Committed address space versus active anonymous pages in Linux: a mystery
In Linux, there are at least two things that can happen when your system runs out of memory (or the kernel at least thinks it has); the kernel can activate the Out-of-Memory killer, killing one or more processes but leaving the rest alone, or it can start denying new allocation requests, which causes a random assortment of programs to start failing. As I found out recently, systems with strict overcommit on can still trigger the OOM killer, depending on your settings for how much memory the system uses (see here). Normally systems with strict overcommit turned off don't get themselves into situations where they're so out of memory that they start denying allocation requests.
Starting early this morning, some of our compute servers have periodically been reporting 'out of memory, cannot allocate/fork/etc' sorts of errors. There are two things that make this unusual.
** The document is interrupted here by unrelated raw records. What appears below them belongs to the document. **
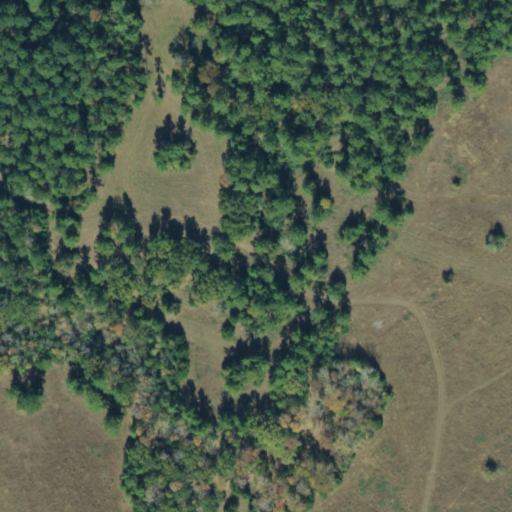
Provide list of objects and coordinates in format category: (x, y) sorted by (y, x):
road: (300, 290)
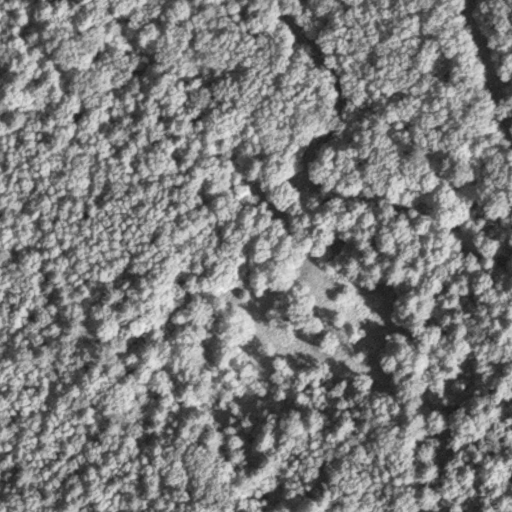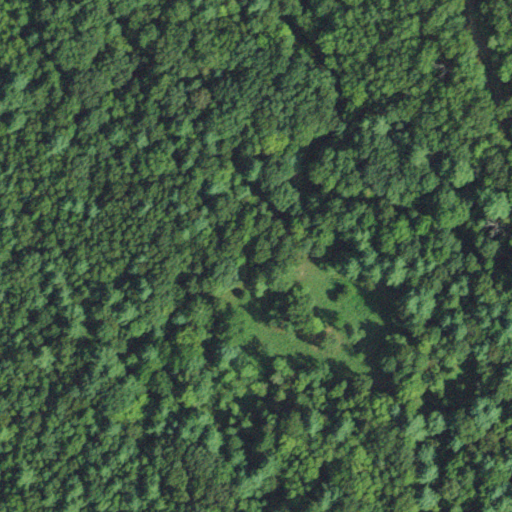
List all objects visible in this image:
road: (500, 136)
road: (322, 180)
road: (505, 277)
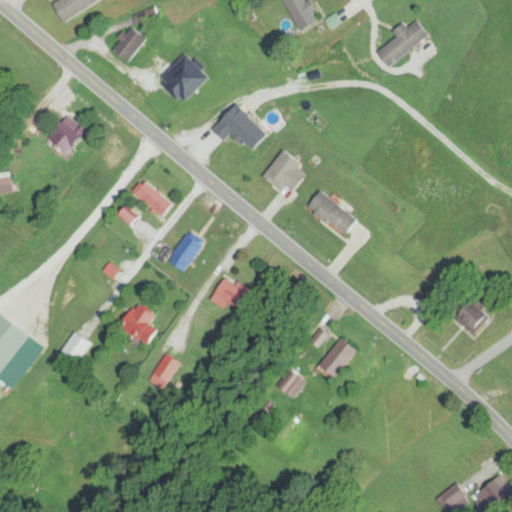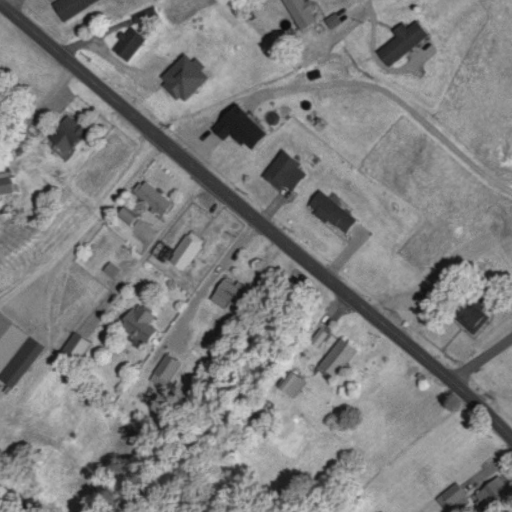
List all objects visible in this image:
road: (12, 5)
building: (76, 8)
building: (306, 13)
building: (407, 42)
building: (133, 44)
road: (37, 113)
building: (65, 137)
building: (291, 173)
building: (6, 184)
building: (158, 199)
building: (337, 212)
road: (256, 220)
building: (191, 253)
building: (237, 296)
building: (479, 318)
building: (146, 325)
building: (80, 347)
building: (16, 348)
road: (343, 350)
building: (343, 356)
road: (483, 361)
building: (167, 371)
building: (495, 495)
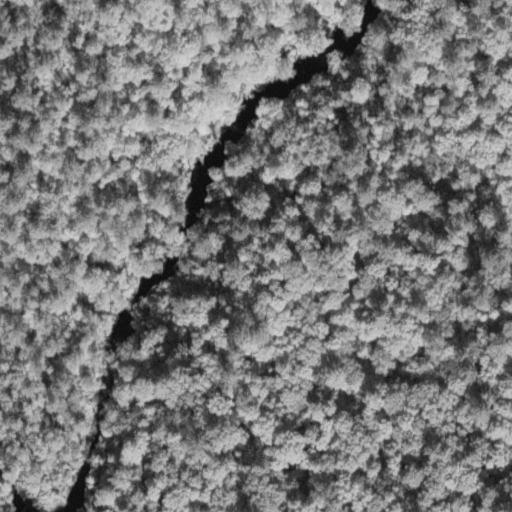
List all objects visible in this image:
river: (170, 227)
The first is that these are single-user compute servers, where we turn strict overcommit off; as a result, I would expect them to trigger the OOM killer but never actually run out of memory and start refusing allocations. The second is that according to all of the data I have, these machines have only modest and flat use of committed address space, which is my usual proxy for 'how much memory programs have allocated'.
(The kernel tracks committed address space even when strict overcommit is off, and while it doesn't necessarily represent how much memory programs actually need, it should normally be an upper bound on how much they can use. In fact until today I would have asserted that it definitely was.)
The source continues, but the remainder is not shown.